MATERIALS PROVIDED
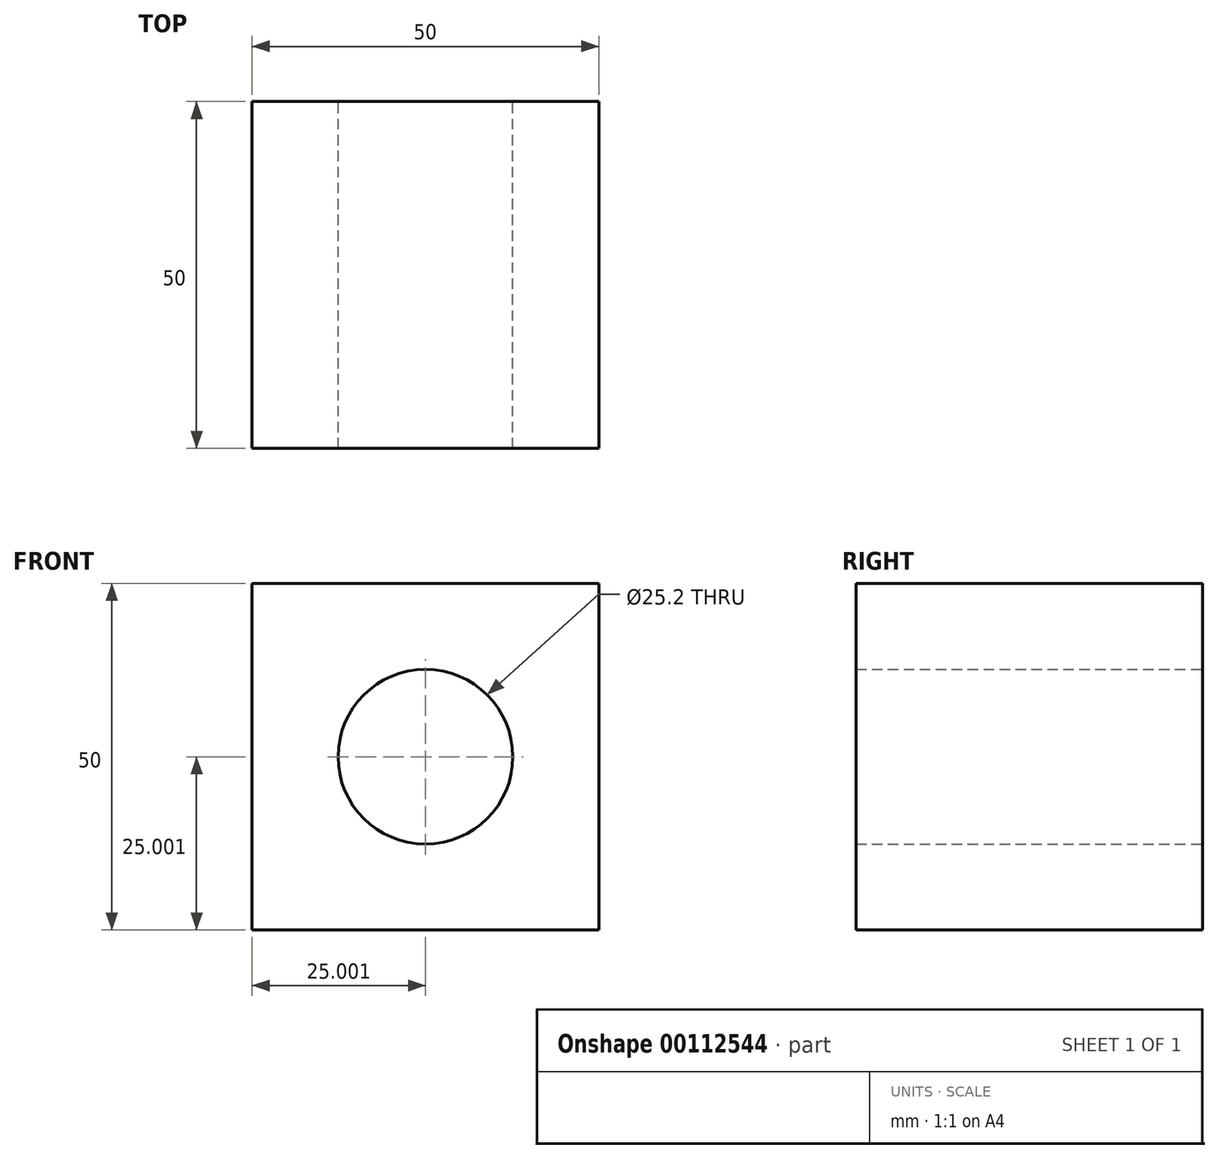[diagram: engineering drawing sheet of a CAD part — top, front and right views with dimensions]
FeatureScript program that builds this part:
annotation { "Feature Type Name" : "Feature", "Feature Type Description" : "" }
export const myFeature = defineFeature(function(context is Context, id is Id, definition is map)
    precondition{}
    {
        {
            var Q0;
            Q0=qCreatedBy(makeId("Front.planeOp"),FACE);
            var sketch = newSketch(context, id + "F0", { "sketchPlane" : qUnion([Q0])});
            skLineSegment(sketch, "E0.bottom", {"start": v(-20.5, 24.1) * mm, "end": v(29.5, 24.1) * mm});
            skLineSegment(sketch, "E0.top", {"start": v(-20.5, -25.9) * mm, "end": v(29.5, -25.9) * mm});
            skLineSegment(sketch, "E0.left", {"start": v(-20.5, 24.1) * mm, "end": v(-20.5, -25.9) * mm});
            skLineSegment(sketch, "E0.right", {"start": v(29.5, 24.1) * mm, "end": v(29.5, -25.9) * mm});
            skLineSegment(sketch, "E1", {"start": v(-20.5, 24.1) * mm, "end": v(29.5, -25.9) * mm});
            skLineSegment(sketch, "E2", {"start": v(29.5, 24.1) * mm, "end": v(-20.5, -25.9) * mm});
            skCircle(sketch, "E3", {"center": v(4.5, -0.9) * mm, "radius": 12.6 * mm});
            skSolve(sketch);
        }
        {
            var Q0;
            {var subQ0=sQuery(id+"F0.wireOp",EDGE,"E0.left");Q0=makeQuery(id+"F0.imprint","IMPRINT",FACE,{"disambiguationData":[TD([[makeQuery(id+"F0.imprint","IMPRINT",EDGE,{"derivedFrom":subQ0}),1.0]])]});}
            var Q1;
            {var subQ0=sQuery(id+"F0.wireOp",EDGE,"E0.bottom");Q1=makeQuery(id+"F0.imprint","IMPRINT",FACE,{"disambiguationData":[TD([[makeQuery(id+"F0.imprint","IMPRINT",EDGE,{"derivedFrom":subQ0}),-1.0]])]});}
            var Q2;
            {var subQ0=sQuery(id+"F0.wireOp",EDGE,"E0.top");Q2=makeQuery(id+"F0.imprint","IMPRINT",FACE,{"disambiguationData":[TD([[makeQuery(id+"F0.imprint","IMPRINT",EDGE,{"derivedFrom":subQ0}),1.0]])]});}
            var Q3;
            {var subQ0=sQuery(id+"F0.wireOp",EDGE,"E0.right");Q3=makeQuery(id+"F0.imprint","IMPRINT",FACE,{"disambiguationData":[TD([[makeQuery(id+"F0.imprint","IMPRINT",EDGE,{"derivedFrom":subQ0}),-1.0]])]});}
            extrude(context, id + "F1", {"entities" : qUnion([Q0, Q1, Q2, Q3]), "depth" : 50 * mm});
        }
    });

GIVEN TASK
Reproduce the material from its first line through the line containing "var sketch = newSketch(context, id", omitting the pictures from your answer.

ANSWER FOR THIS EXERCISE
[diagram: engineering drawing sheet of a CAD part — top, front and right views with dimensions]
FeatureScript program that builds this part:
annotation { "Feature Type Name" : "Feature", "Feature Type Description" : "" }
export const myFeature = defineFeature(function(context is Context, id is Id, definition is map)
    precondition{}
    {
        {
            var Q0;
            Q0=qCreatedBy(makeId("Front.planeOp"),FACE);
            var sketch = newSketch(context, id + "F0", { "sketchPlane" : qUnion([Q0])});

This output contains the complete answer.